Kate’s watching the falls. She looks angry, the mist and the noise engulfing her. Her anger is mute, but I can feel it like a heat coming off her body. She chugs her beer. “Want to go to the car?” I ask. I say it so quietly I don’t think she’s heard me. When she turns, her eyes have gone cool again and she’s smiling. “No, I don’t want to go to the car,” she says. I feel like I’m being lured into something and back away from her instinctively. “You know we came here for you,” she says, her smile broadening. The words should sound kind, but they don’t.
“What do you mean?”
In the parking lot Elgin has turned on the car, his high beams slicing through the forest.

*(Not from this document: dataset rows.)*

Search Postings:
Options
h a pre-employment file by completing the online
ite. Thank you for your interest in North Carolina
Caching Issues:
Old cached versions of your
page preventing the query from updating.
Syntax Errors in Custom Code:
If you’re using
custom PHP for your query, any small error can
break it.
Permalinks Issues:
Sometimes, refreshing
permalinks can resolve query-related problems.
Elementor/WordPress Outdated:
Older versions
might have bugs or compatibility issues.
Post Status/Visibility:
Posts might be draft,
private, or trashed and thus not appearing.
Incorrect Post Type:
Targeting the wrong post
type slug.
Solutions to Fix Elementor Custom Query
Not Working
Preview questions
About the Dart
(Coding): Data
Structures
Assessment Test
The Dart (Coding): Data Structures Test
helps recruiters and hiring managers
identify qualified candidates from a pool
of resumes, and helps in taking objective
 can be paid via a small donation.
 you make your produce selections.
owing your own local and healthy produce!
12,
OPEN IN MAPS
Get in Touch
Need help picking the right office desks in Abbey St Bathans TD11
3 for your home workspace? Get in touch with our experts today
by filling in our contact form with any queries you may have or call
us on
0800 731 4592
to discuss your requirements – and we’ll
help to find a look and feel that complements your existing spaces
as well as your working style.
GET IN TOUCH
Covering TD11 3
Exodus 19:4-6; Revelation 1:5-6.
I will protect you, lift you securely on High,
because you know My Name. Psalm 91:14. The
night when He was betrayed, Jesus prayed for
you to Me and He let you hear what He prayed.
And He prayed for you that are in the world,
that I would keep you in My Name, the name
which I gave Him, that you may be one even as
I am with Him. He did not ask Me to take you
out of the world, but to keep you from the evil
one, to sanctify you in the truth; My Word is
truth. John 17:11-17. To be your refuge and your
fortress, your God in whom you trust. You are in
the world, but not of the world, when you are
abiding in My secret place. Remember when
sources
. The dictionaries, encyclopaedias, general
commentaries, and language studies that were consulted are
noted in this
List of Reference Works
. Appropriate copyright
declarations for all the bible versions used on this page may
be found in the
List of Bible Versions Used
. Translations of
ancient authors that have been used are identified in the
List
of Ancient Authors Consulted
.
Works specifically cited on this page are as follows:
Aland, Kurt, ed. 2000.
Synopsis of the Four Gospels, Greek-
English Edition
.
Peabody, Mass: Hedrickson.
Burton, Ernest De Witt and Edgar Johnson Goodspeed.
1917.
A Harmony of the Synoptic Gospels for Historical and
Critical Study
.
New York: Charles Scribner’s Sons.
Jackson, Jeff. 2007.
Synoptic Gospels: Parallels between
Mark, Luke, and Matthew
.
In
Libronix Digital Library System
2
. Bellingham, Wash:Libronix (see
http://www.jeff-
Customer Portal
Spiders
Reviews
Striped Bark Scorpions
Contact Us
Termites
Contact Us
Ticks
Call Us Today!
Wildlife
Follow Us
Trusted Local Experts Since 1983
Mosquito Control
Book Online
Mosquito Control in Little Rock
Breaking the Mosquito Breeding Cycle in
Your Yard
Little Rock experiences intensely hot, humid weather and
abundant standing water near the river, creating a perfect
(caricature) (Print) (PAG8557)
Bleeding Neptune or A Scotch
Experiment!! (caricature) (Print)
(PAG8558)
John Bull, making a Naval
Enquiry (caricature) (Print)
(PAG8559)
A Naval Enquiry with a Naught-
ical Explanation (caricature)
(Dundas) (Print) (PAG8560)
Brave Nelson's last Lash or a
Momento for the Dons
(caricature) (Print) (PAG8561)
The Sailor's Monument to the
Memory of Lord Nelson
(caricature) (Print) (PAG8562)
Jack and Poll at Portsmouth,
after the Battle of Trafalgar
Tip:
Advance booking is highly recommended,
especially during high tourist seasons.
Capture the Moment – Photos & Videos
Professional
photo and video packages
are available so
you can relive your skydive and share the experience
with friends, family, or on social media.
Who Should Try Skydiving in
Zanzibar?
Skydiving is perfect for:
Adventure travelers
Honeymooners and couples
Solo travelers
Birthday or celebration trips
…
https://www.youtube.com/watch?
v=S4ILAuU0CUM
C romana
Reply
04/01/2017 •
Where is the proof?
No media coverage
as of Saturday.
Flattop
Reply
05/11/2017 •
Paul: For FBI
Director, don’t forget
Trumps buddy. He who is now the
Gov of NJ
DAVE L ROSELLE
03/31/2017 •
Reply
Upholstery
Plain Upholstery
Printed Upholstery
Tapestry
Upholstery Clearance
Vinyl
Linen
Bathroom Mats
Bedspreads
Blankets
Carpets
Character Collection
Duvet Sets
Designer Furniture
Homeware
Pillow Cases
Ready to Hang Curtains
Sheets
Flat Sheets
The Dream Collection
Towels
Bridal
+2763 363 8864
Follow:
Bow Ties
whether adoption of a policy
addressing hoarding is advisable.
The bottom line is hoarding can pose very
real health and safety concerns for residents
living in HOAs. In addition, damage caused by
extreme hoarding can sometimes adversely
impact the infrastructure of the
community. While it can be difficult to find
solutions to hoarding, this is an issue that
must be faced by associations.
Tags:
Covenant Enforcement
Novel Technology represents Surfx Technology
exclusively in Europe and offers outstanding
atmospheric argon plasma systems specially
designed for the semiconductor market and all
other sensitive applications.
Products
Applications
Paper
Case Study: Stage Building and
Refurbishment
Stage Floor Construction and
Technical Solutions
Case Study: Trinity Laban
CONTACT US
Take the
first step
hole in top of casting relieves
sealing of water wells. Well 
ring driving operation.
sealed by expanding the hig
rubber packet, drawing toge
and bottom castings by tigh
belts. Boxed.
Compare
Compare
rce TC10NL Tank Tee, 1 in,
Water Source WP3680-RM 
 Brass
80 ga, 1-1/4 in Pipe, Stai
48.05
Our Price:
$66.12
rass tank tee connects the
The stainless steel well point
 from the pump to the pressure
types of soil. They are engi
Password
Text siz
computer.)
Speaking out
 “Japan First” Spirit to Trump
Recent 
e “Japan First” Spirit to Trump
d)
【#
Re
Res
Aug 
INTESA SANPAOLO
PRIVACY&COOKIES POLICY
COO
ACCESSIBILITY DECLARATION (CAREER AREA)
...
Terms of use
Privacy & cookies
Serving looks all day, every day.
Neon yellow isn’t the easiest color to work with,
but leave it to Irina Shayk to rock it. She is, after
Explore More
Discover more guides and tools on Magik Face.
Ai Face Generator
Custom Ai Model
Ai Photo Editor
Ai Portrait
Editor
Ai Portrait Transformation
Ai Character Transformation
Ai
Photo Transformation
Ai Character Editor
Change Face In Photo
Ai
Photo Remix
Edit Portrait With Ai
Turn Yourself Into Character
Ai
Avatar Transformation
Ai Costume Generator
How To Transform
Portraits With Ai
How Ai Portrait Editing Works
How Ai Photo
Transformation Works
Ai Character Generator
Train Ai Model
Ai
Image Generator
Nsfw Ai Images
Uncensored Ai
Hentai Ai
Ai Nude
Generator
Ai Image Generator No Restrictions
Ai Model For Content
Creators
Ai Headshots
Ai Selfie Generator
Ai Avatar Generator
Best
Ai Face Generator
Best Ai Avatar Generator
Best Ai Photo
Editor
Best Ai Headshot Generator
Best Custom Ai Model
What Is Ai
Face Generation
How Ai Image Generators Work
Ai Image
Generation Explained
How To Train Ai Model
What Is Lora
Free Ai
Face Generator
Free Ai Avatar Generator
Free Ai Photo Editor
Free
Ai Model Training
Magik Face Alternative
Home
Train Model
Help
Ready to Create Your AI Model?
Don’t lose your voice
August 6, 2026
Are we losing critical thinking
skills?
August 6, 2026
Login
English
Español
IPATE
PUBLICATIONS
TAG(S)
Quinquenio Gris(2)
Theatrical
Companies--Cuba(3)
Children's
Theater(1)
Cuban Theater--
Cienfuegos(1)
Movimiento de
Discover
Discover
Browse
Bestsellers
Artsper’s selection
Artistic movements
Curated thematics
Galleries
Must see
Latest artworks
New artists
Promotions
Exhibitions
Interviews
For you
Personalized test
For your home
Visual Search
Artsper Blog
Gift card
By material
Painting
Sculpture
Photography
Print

“Elgin thinks you’re lonely,” she says, staring at me like she’s looking for a reaction.
“I’m sad about Max.” I can hear hip hop playing from the car and I take a step toward the music.
“I mean lonely all the time.” Kate’s smile is gone. “You should know, Elgin is being nice to you because he feels bad.”
“That’s not true,” I say, looking Kate in the eye.
“He feels bad for you.”
“We’re friends.”
“He’s not your friend. He’s nice to everyone. He’s just that kind of guy,” Kate says, and now she’s smiling again, gently the way someone would if they were talking to a child. “I just don’t want you to be confused. That’s why I’m telling you this.” She reaches out to rub my arm, but I pull away from her.
Elgin is making his way back from the parking lot, the headlights blacking him out. “Are you guys coming or what?”
ELGIN SAYS WE SHOULD go to Mosquito Creek to get out of the heat. It’s too hot for late September — Indian summer. Everyone’s prickly from it. We sleep late, skip classes. So far no one has missed us. We spend the morning in bed together eating dry cereal. The milk’s gone bad. Elgin keeps the bedroom window shut against the highway noise and all I hear are our feet in the sheets and his deep breathing. We’ve had sex seventeen times. I keep track in my agenda book with a small x no one could decipher.
After his mom leaves for work — I wait for the shower, the teakettle, the mug in the sink, the car out of the driveway — I get up and Elgin stays in bed. He loves to sleep. The most he’s ever slept is twenty-six hours straight, the night after his stepdad left. He told me he slept deeply, like someone had knocked him out. He says he never has dreams and I tell him that’s impossible. Even dogs dream.
While he sleeps I look around the house. There’s not much that’s interesting, but it’s not about finding something secret or dirty. I open the same boxes and drawers and find the same things. All their windowsills have my finger marks through the dust. The bedrooms are always messy. His mom’s closet smells like body odour and something else — maybe the peppermint candies she’s always sucking. They never have any fruit. I’ve only ever seen Elgin eat cereal and microwaved sausage rolls dipped in ketchup. The couch has deep sags, like there are invisible bodies watching TV. I don’t know why it’s exciting — maybe because it’s not mine. Sometimes I feel like I’m not really here. It’s like being a ghost or a tourist. Sometimes I think about Kate’s bare feet in the exact same spots.